With this script only the needed folders have the access bit for the non-root user, so by default you can use it in a way such as :

sudo ./change-permissions-for-unprivileged-container.sh set 1000000

While use the unset command to reset them.

kobarity · January 10, 2022, 10:02am

@3v1n0, Thank you for providing the script!
I noticed that after applying this script, users in administrators group will be unable to execute commands such as docker and lxc. This is caused by QNAP’s own implementation of ACL mentioned in What’s wrong with ACL?.

To address this issue, I wrote a Python script to modify ACLs, and provided a Docker image to run the Python script.
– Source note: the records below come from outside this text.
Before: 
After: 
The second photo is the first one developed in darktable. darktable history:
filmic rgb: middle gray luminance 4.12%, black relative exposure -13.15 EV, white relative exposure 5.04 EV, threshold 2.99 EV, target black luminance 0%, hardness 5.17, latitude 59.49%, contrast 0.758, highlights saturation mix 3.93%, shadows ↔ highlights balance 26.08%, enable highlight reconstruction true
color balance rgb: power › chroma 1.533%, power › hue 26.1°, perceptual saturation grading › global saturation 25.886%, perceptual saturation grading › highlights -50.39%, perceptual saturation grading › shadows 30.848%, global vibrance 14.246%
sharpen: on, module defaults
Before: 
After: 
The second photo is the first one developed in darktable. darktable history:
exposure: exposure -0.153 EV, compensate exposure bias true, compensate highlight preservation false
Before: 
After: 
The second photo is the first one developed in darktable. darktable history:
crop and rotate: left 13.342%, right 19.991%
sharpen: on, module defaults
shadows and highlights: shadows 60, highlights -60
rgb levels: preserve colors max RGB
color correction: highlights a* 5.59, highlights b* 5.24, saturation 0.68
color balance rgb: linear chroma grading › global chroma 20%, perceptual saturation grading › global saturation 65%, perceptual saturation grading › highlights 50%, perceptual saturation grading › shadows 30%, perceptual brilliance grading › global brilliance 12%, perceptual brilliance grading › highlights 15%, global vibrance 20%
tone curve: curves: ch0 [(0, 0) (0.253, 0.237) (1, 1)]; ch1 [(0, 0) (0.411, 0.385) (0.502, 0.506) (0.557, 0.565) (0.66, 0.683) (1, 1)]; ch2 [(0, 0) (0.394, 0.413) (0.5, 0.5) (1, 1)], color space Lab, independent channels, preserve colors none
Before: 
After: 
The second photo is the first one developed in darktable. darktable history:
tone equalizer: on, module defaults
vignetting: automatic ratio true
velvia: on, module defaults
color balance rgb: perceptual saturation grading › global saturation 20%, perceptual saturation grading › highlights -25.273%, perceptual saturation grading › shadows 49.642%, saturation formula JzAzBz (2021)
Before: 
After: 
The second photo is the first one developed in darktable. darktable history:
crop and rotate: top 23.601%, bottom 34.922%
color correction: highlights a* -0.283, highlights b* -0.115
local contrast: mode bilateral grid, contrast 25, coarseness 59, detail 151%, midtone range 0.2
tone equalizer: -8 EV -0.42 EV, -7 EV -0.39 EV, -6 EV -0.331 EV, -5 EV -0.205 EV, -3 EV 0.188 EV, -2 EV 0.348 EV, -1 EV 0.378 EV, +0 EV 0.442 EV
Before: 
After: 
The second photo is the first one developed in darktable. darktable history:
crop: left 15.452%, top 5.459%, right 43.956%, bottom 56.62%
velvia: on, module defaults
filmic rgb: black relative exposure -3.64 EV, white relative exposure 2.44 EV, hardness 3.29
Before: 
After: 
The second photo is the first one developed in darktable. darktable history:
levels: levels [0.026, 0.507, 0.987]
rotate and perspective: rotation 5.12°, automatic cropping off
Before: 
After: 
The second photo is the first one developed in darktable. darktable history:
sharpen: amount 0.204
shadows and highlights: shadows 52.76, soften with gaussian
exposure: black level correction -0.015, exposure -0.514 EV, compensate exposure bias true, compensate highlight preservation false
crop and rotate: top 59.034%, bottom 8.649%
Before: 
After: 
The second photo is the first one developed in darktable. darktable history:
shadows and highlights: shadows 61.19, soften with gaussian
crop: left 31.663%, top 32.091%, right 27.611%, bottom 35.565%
Please visit https://github.com/kobarity/qnaplxdunpriv/ if you are interested in running unprivileged LXD containers on QNAP Container Station.

3v1n0 · January 10, 2022, 12:10pm

Cool, I did not notice this but maybe was because was still trying something else…

Maybe would be just enough to include the administrators group, but I see you have done a way better method than mine, thanks!

kobarity · January 10, 2022, 12:28pm

Yes, including the administrators group is sufficient for most cases. I just wanted to change as little as possible.